Die Hämochromatose beruht auf einer erworbenen oder angeborenen Störung des Eisenstoffwechsels. Durch eine erhöhte Eisenresorption im Dünndarm kommt es zu einer Eisenakkumulation in verschiedenen Organen, insbesondere in der Leber. Bei frühzeitiger Diagnose ist die Erkrankung gut therapierbar, unbehandelt führt sie häufig zu Leberzirrhose, Lebertumoren, Diabetes mellitus oder Herzrhythmusstörungen.

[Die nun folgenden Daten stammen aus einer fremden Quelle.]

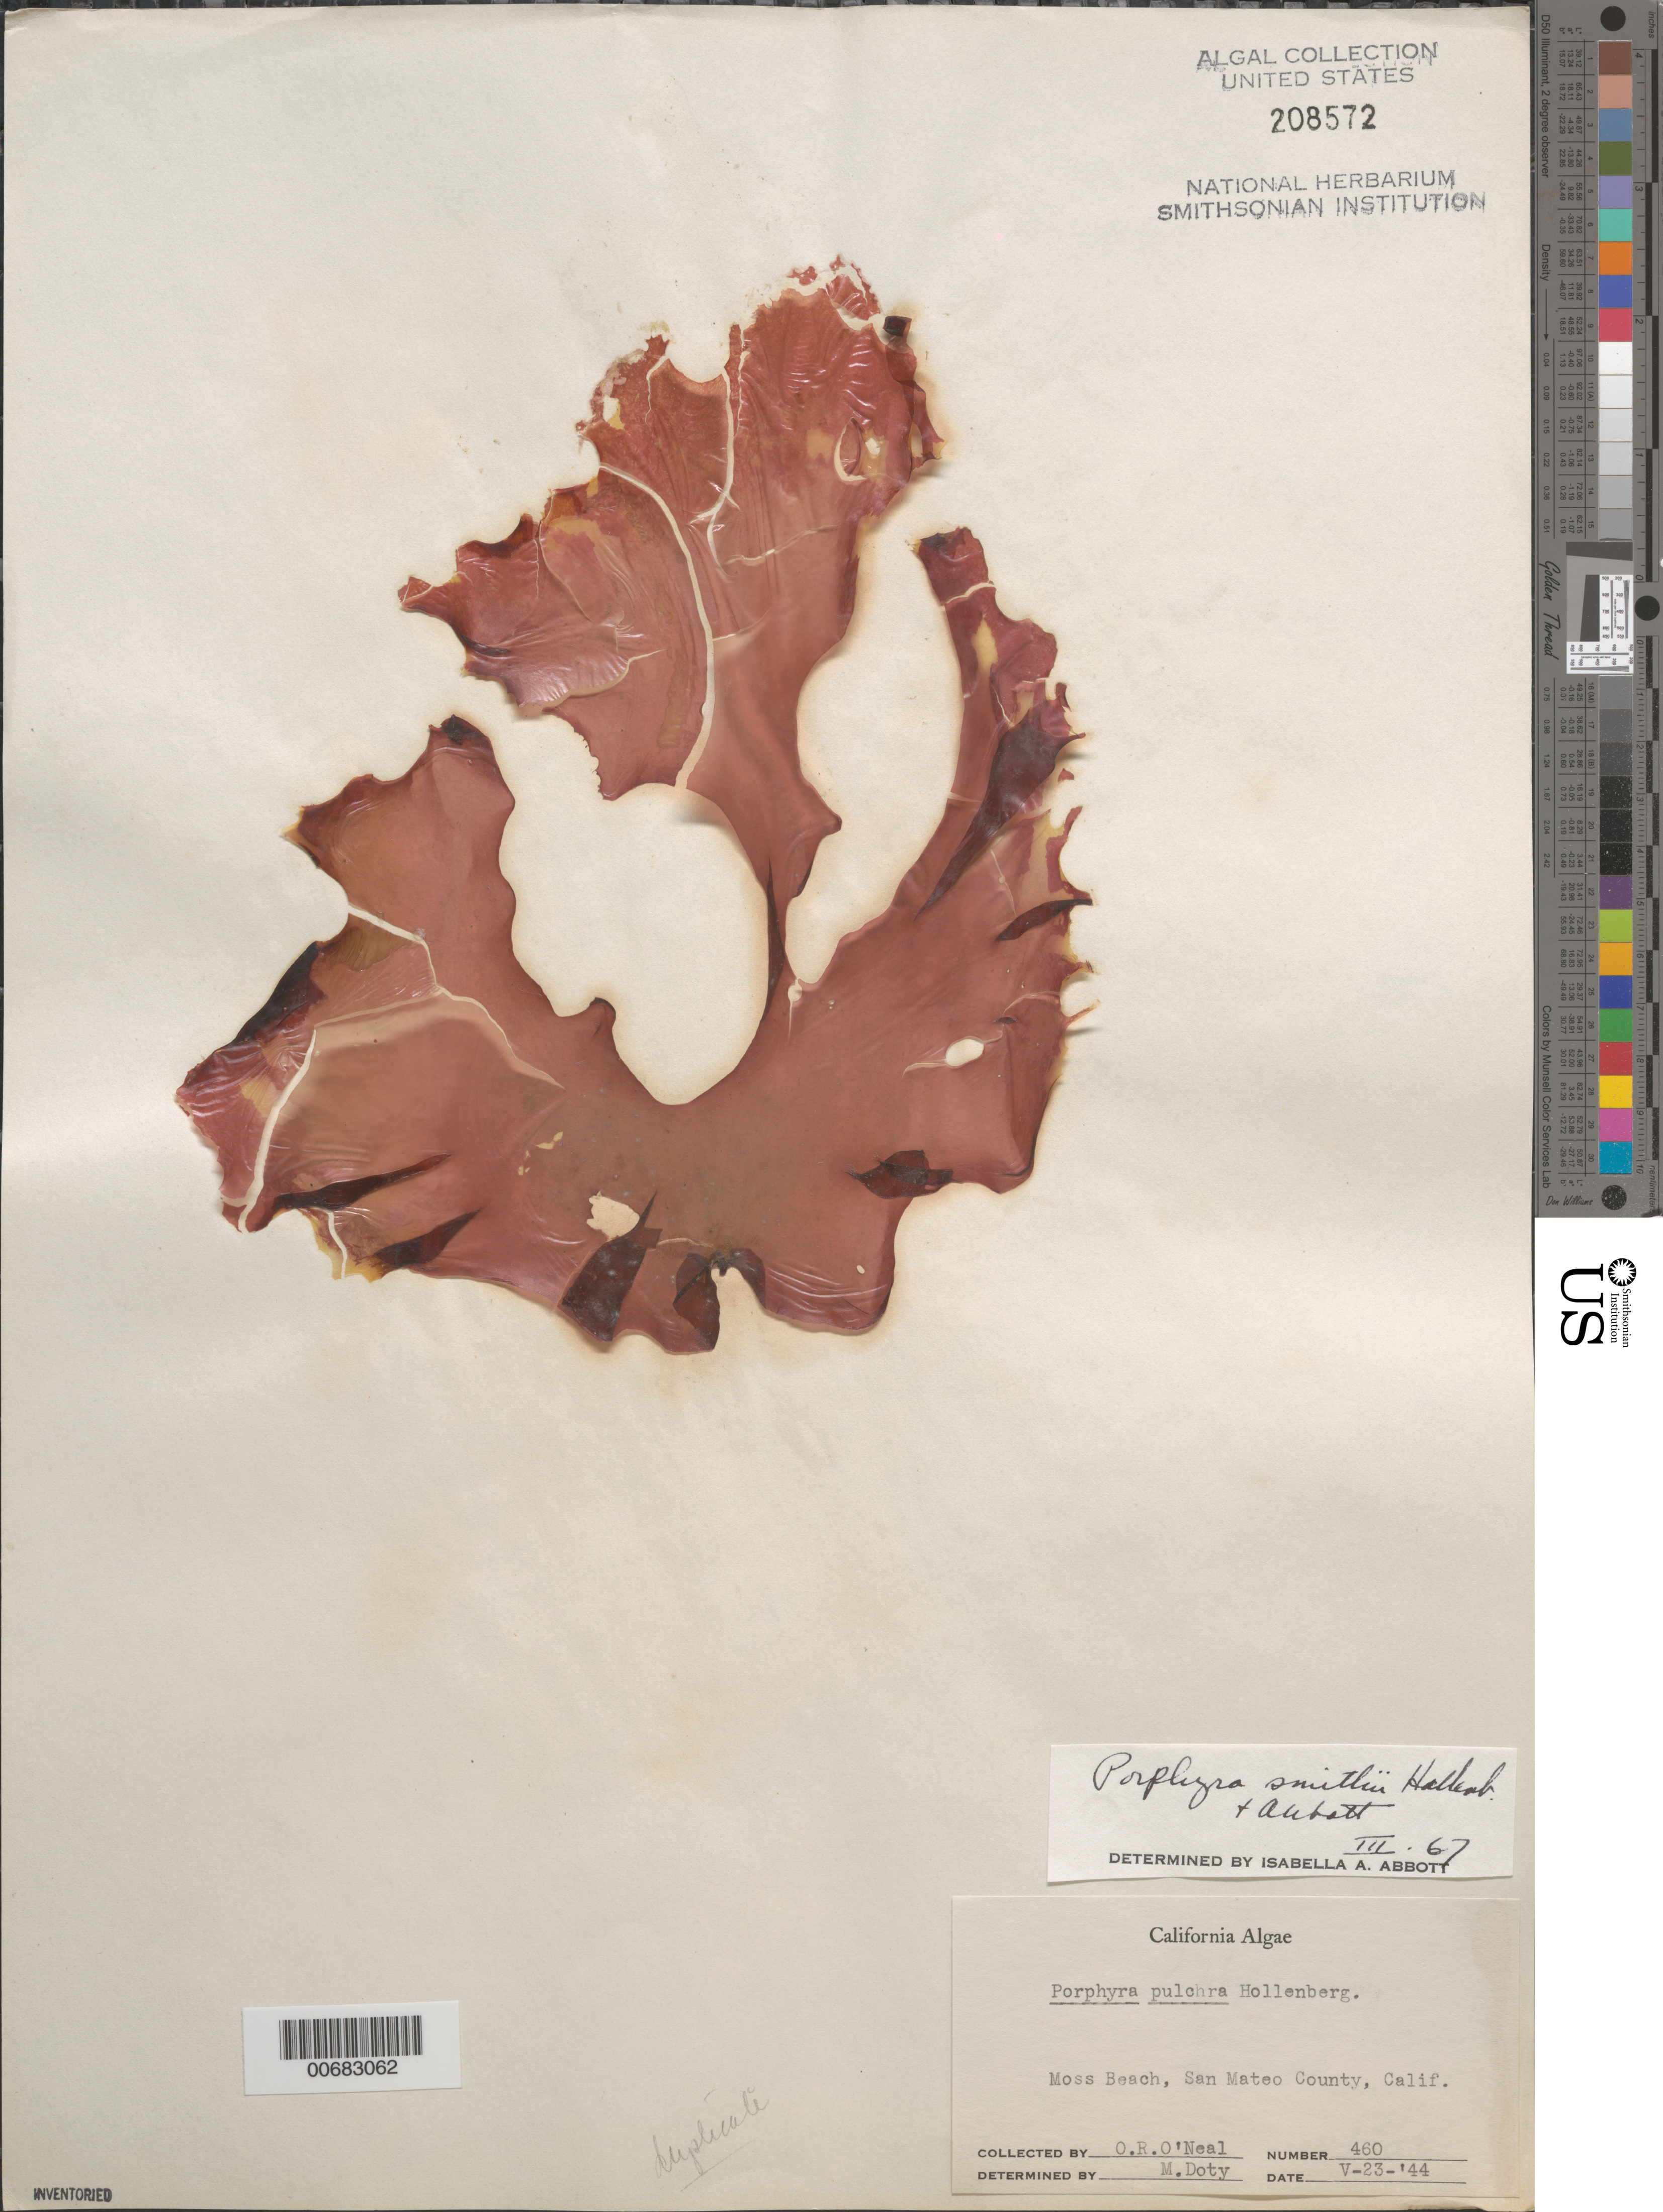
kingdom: Plantae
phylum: Rhodophyta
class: Bangiophyceae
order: Bangiales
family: Bangiaceae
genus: Pyropia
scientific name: Pyropia smithii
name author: (Hollenb. & I.A. Abbott) S.C. Lindstrom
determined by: Algae name updating Project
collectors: O. O'Neal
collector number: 460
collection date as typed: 23 May 1944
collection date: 1944-05-23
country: United States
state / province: California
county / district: San Mateo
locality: Moss Beach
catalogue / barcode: US 208572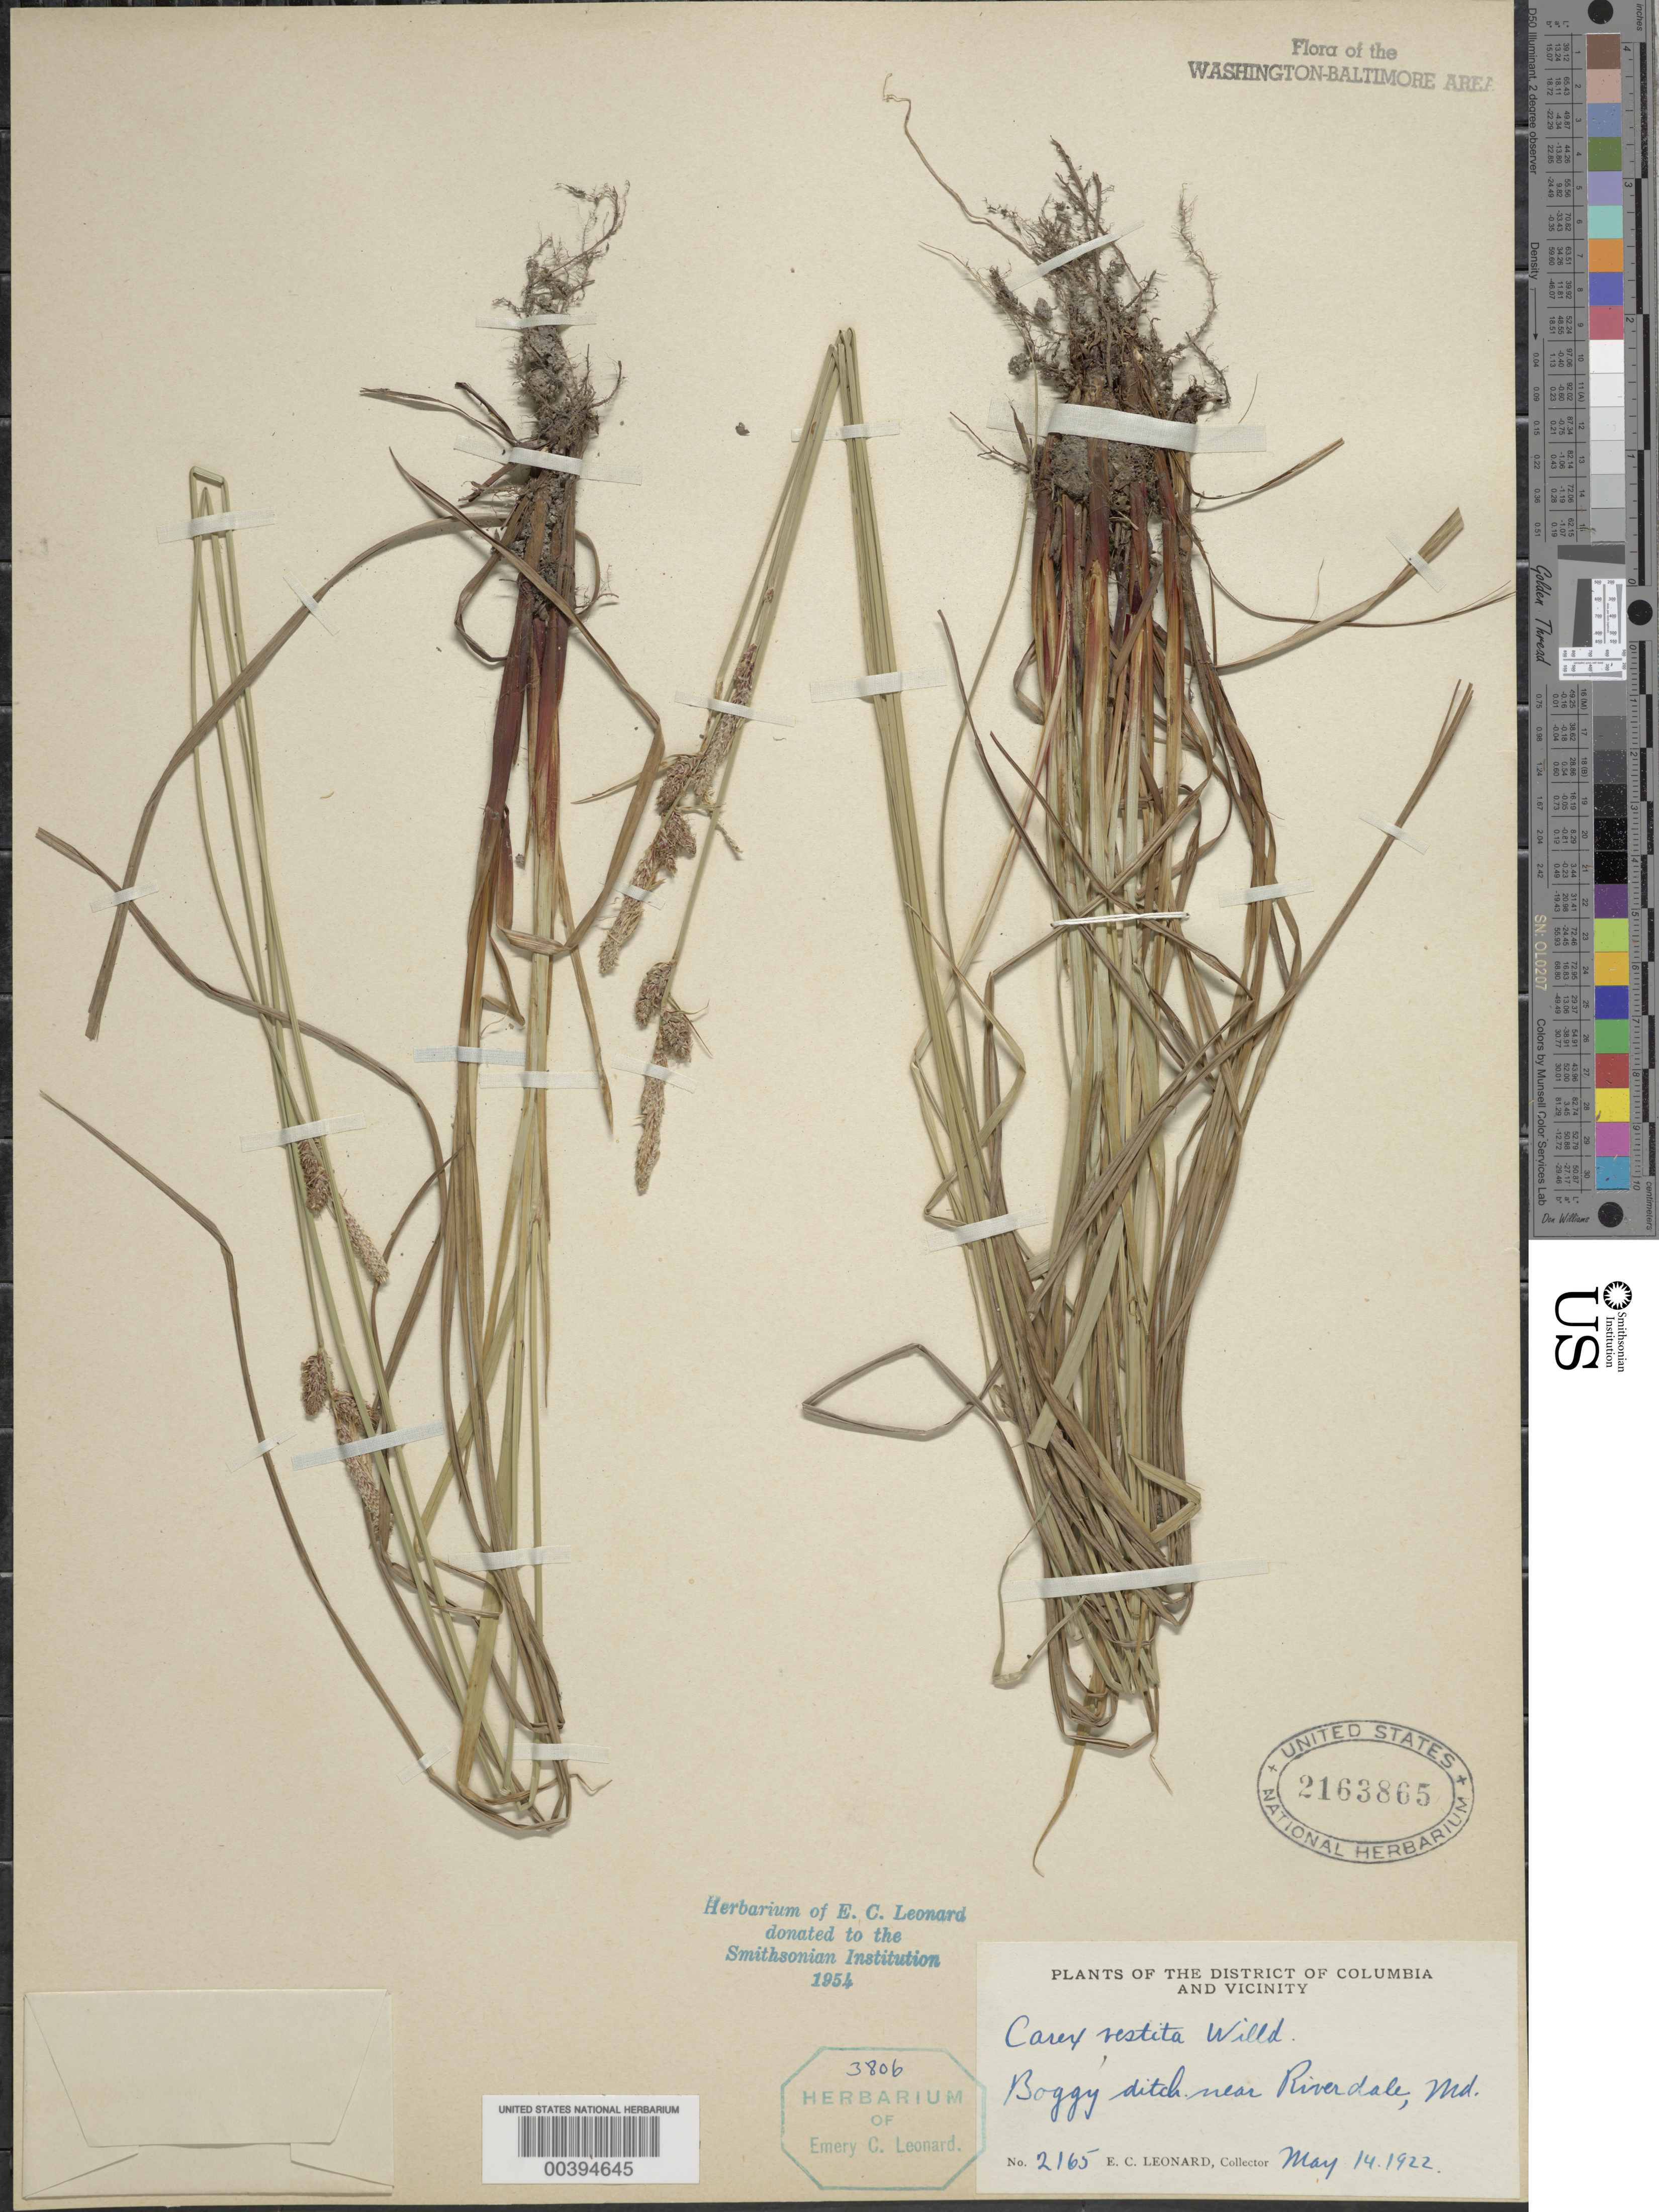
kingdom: Plantae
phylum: Tracheophyta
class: Liliopsida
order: Poales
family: Cyperaceae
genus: Carex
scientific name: Carex vestita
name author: Willd.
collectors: E. C. Leonard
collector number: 2165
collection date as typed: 14 May 1922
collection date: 1922-05-14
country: United States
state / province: Maryland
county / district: Prince George's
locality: Riverdale vicinity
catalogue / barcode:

Bei der erblichen Form, der hereditären Hämochromatose (HH), handelt es sich um eine Erkrankung mit autosomal-rezessivem Erbgang, die in 85-90% der Fälle durch Homozygotie für den C282Y-Polymorphismus (rs1800562) im HFE-Gen verursacht wird. Die Häufigkeit dieses Genotyps liegt im mitteleuropäischen Raum zwischen 1:400 und 1:100. Die Penetranz ist nicht vollständig, so dass nicht alle homozygoten Merkmalsträger an einer klinisch manifesten Hämochromatose erkranken.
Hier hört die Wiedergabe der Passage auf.